Nature Climate Change volume 4, pages 730735 (2014) | Download Citation

Abstract

Extensive clearing of Indonesian primary forests results in increased greenhouse gas emissions and biodiversity loss. However, there is no consensus on the areal extent and temporal trends of primary forest clearing in Indonesia. Here we report a spatially and temporally explicit quantification of Indonesian primary forest loss, which totalled over 6.02 Mha from 2000 to 2012 and increased on average by 47,600 ha per year. By 2012, annual primary forest loss in Indonesia was estimated to be higher than in Brazil (0.84 Mha and 0.46 Mha, respectively). Proportional loss of primary forests in wetland landforms increased and almost all clearing of primary forests occurred within degraded types, meaning logging preceded conversion processes. Loss within official forest land uses that restrict or prohibit clearing totalled 40% of all loss within national forest land. The increasing loss of Indonesian primary forests has significant implications for climate change mitigation and biodiversity conservation efforts.

Main

Tropical deforestation from developing countries1, including Indonesia2,3, contributes to emissions of greenhouse gases, principally carbon dioxide, the primary driver of global warming1,3. Primary forest clearing also results in the loss of biodiversity due to the destruction of unique tropical forest habitats4,5,6. Present understanding of forest change within Indonesia lacks consensus. The United Nations Food and Agricultural Organization’s (UNFAO) Forest Resource Assessment 2010 reported the rate of forest loss in Indonesia to be 0.31 Mha per year from 2000 to 2005 and 0.69 Mha per year from 2005 to 2010 (refs 7, 8). Indonesia’s second communication to the United Nations Framework Convention on Climate Change in 2009 reported a forest loss rate of 1.1 Mha per year from 2000 to 2005 (refs 9, 10). A more recent estimate of 0.40 Mha per year of forest loss from 2009 to 2011 was reported by the Indonesian Ministry of Forestry11. The variation in estimates points to the need for thematic consistency and improved spatio-temporal data in bringing transparency to this important land change dynamic.

A recent study that spatially explicitly mapped global gross forest cover change found Indonesia to be the country with the highest rate of increasing forest cover loss from 2000 to 2012 (ref. 12). However, the results were based on forests as defined by tree cover and included commercial forestry dynamics in the quantification of forest loss. In other words, the clearing of pulp plantations and oil palm estates as well as primary forest was included in tabulating forest cover loss. In the context of climate change, it is critically important to know the context of forest disturbance, whether of a high-biomass natural forest or a short-cycle plantation. Similarly, the clearing of natural forest versus managed forest has very different implications on the maintenance of biodiversity richness. Indonesia poses a particular challenge in the tropical deforestation context. Deforestation, as defined by the replacement of natural forest by non-forestry-related land uses, is widespread in Indonesia. However, natural forest cover is also frequently replaced by commercially managed forest/tree cover in the form of plantations or oil palm estates, resulting in a complicated landscape of forest cover change. The objective of the presented study is to bring improved context to the Indonesian forest cover change dynamic by quantifying the portion of gross forest cover loss that occurred within primary forests from 2000 through 2012.

• [Given data]:
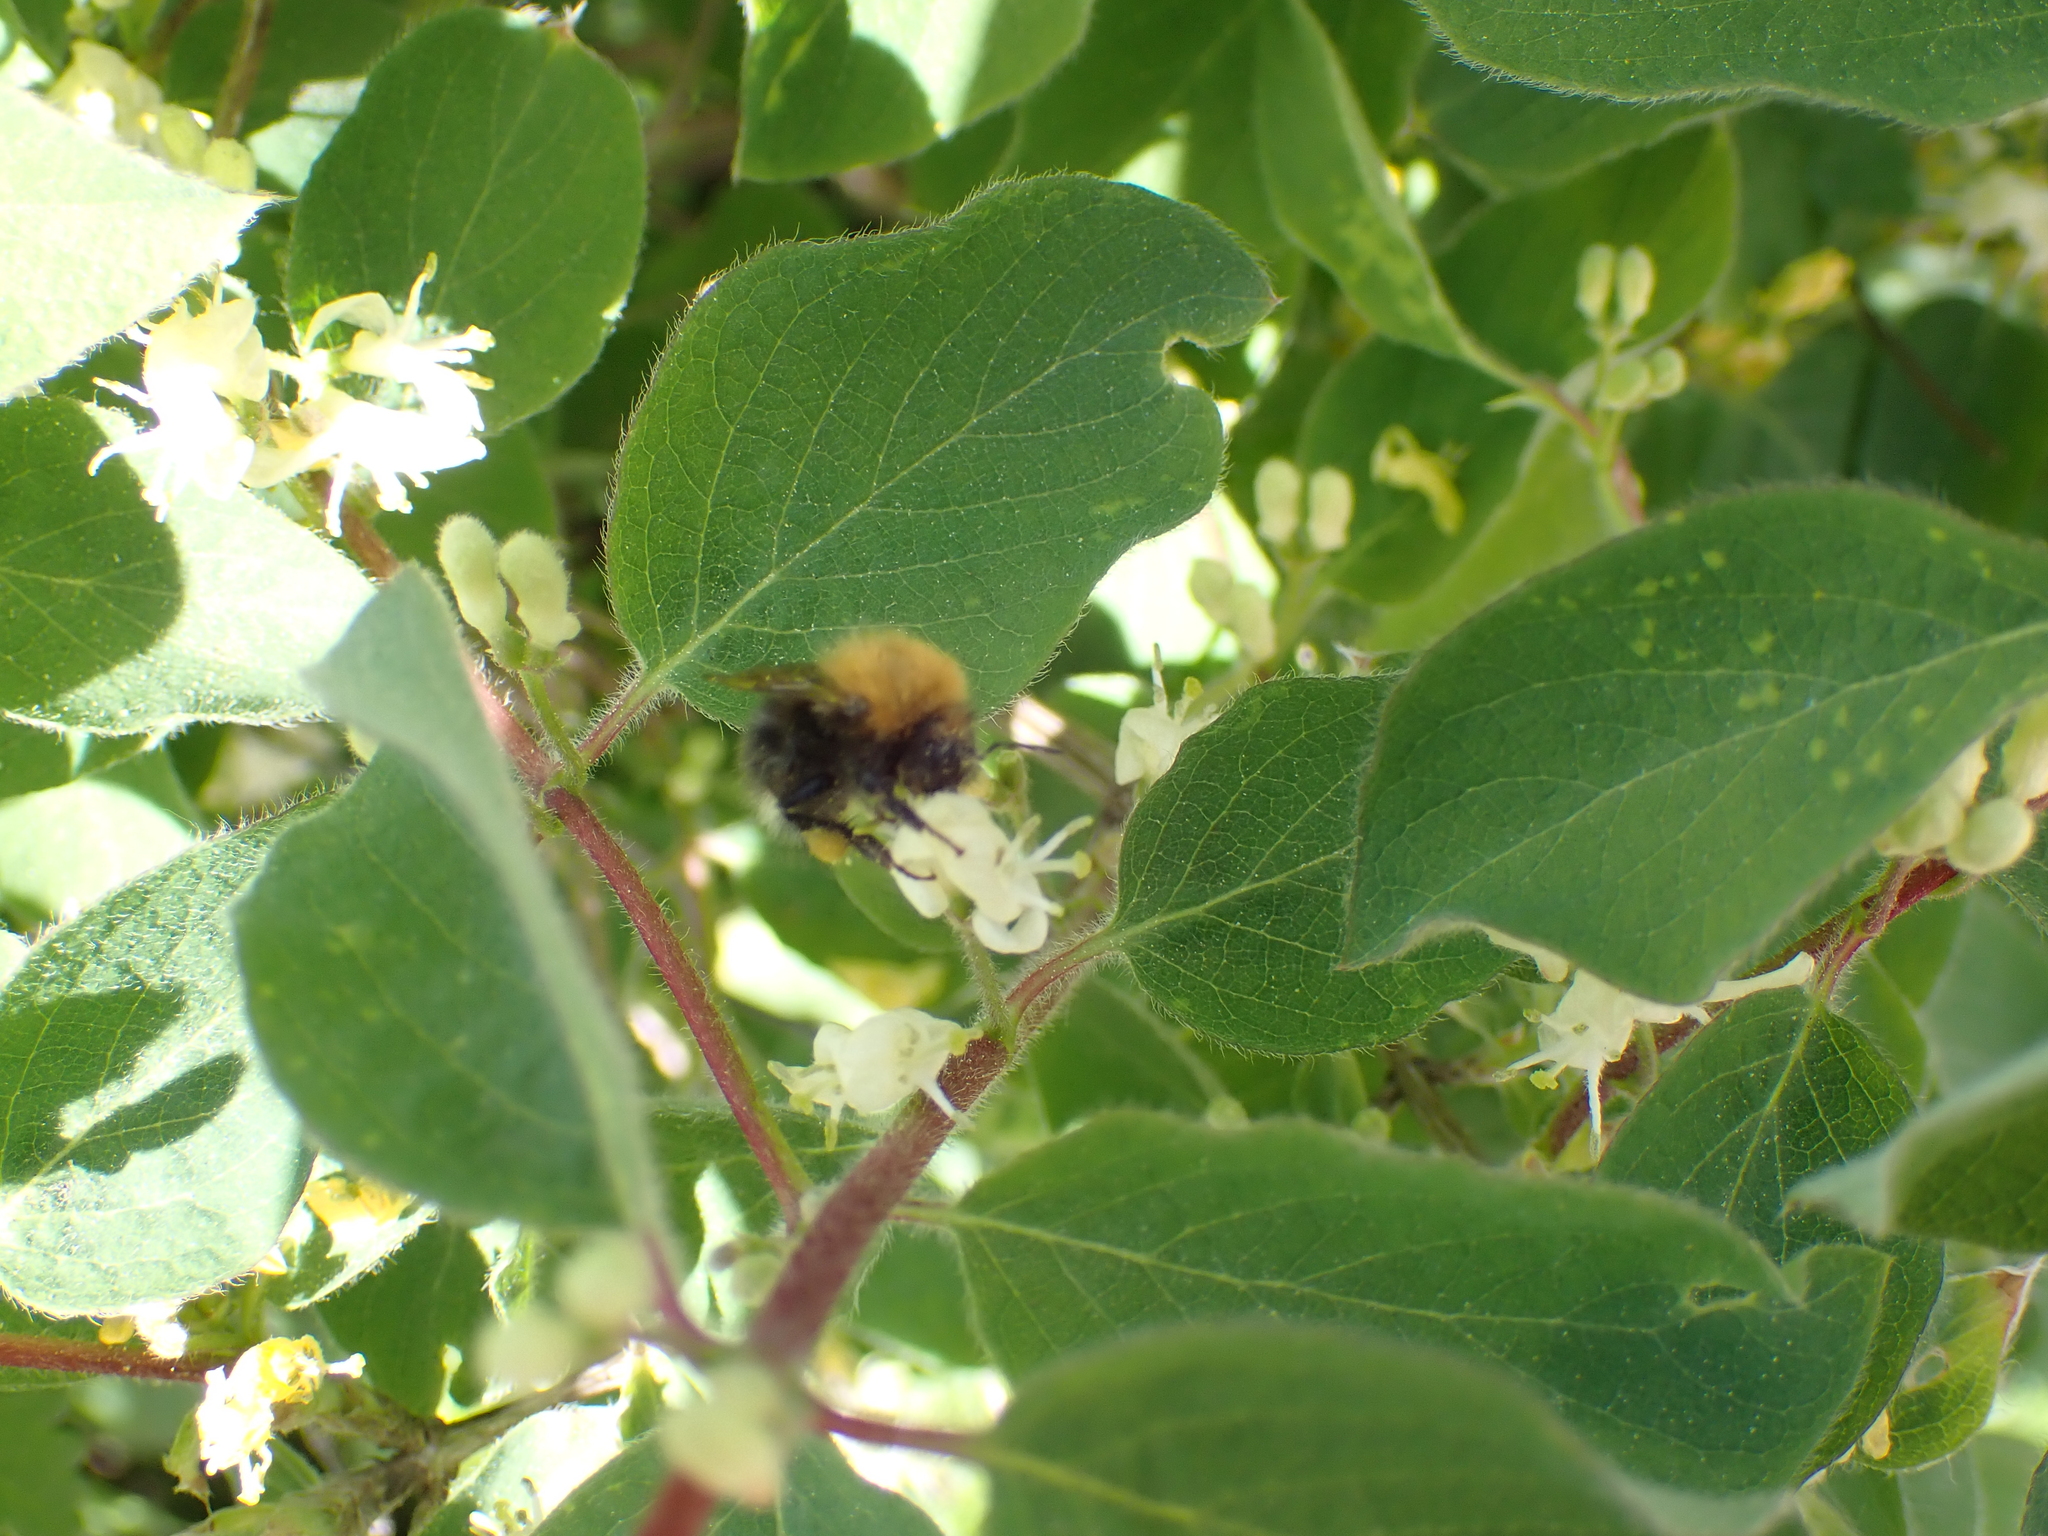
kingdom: Animalia
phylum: Arthropoda
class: Insecta
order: Hymenoptera
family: Apidae
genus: Bombus
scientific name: Bombus hypnorum
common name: New garden bumblebee
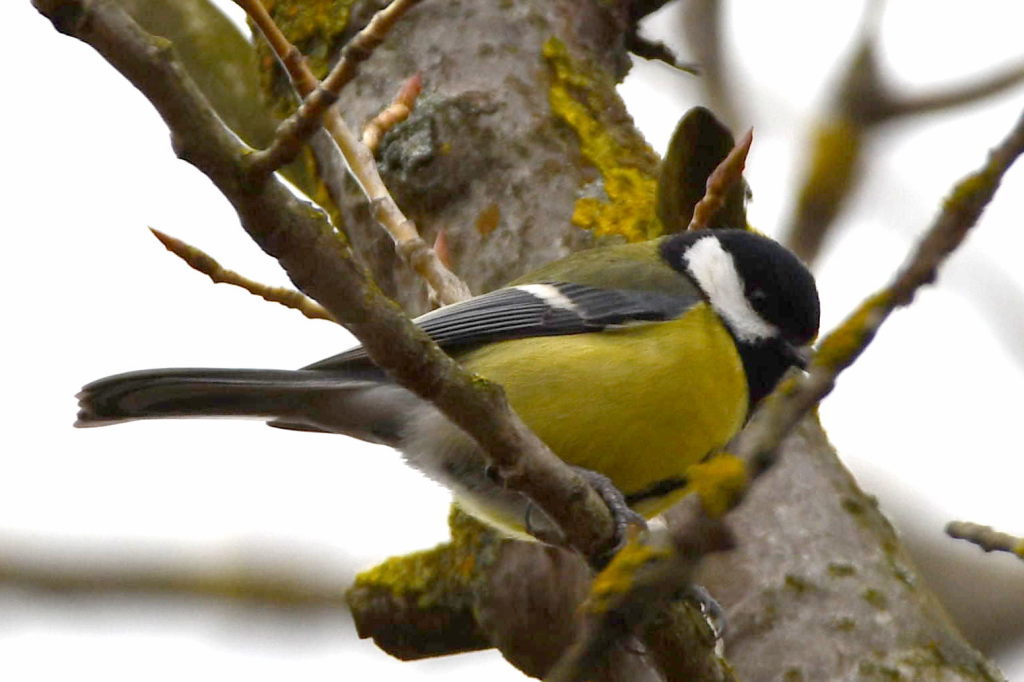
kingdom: Animalia
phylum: Chordata
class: Aves
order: Passeriformes
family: Paridae
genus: Parus
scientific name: Parus major
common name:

• [What is asked]:
A. According to the passage on Indonesian primary forest loss, how much primary forest did Indonesia lose from 2000 to 2012?
B. Pull out every line of the records and reproduce each one unchanged, omitting the pictures.

• [Task-by-task results]:
A. Over 6.02 Mha.

B.
kingdom: Animalia
phylum: Arthropoda
class: Insecta
order: Hymenoptera
family: Apidae
genus: Bombus
scientific name: Bombus hypnorum
common name: New garden bumblebee
kingdom: Animalia
phylum: Chordata
class: Aves
order: Passeriformes
family: Paridae
genus: Parus
scientific name: Parus major
common name:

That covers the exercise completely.